I tried to make the best use of my breaks. Went to the bathroom even though I didn't really have to. Also washed my face with cold water to get nerves reacting again. Had a fruit bar and a can of red bull (I don't drink caffeinated beverages often, so I could feel my heart constantly pumping during the remainder of the exam - don't really know if this was a good thing).
The verbal section (like the quantitative) was very similar to that in the Powerprep software. The RCs were not unfamiliar - a couple business ones (finance/economics), a science one, and a social science (feminism?) one. I encountered a couple tricky CRs, including a boldface one with two very similar answers. But the SCs made me thankful that I went through a quarter of the SC1000s for practice. I was able to answer the final question with a few minutes remaining.

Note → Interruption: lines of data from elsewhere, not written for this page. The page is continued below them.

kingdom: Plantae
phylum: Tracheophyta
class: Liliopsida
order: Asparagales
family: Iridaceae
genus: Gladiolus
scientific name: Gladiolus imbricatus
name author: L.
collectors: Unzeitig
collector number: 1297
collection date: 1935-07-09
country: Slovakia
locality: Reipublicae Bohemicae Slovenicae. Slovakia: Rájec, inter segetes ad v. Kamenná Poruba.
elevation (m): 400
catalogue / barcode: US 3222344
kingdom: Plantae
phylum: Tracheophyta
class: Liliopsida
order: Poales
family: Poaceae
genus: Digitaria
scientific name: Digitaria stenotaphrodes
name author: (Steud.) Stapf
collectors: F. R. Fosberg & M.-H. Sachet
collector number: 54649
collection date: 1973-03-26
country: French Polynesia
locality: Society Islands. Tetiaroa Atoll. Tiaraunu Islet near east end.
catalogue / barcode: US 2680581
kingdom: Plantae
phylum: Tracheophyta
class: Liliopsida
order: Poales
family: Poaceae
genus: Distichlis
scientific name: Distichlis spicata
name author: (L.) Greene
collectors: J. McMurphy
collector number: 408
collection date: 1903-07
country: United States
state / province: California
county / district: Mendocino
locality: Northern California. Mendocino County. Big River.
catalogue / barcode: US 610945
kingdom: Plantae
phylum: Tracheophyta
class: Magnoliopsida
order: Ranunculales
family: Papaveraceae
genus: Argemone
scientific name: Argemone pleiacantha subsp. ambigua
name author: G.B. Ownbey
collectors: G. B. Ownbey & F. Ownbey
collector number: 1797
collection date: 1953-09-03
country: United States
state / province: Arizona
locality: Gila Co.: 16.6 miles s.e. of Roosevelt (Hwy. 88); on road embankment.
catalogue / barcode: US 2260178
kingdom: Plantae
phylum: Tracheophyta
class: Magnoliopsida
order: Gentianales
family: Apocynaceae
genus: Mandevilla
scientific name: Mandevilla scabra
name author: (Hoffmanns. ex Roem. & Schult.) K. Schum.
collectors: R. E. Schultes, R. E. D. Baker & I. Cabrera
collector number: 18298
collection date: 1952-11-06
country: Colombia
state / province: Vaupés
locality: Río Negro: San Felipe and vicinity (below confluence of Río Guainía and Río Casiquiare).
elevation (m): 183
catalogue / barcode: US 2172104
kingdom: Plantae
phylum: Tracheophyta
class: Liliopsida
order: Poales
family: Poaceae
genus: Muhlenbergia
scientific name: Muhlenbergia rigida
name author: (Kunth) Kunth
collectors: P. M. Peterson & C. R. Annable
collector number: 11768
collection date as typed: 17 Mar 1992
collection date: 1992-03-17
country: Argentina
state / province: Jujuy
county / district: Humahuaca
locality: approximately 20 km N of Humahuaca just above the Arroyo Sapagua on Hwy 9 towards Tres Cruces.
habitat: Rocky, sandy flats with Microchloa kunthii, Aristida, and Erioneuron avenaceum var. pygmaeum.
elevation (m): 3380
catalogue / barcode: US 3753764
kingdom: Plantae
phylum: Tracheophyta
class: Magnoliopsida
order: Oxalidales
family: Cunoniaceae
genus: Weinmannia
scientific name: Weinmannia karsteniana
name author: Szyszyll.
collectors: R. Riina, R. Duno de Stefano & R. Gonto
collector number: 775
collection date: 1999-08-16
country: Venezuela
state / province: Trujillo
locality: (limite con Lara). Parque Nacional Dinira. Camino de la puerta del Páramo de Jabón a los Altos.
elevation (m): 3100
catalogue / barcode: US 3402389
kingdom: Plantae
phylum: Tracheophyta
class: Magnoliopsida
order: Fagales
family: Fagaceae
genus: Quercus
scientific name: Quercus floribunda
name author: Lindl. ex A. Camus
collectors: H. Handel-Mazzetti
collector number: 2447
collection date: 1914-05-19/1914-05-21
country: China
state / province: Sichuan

I do recommend taking the Powerprep for practice more than twice - because it closely simulates the real exam. Someone here recommended removing the log files of past results from the folders in order to retake the exams fresh, and I think this is a great idea. I took the last practice the day before my actual exam at about the same time in the evening, and I think this helped my rhythm a bit.
To sum up, I'm quite happy with my results and am now focused on the even bigger challenge of figuring out what schools would consider me (my work experience is not stellar). I'll maybe see some of you in the B-School Application forums. I'm sorry for the long-winded synopsis, but really do hope someone can get something useful out of it.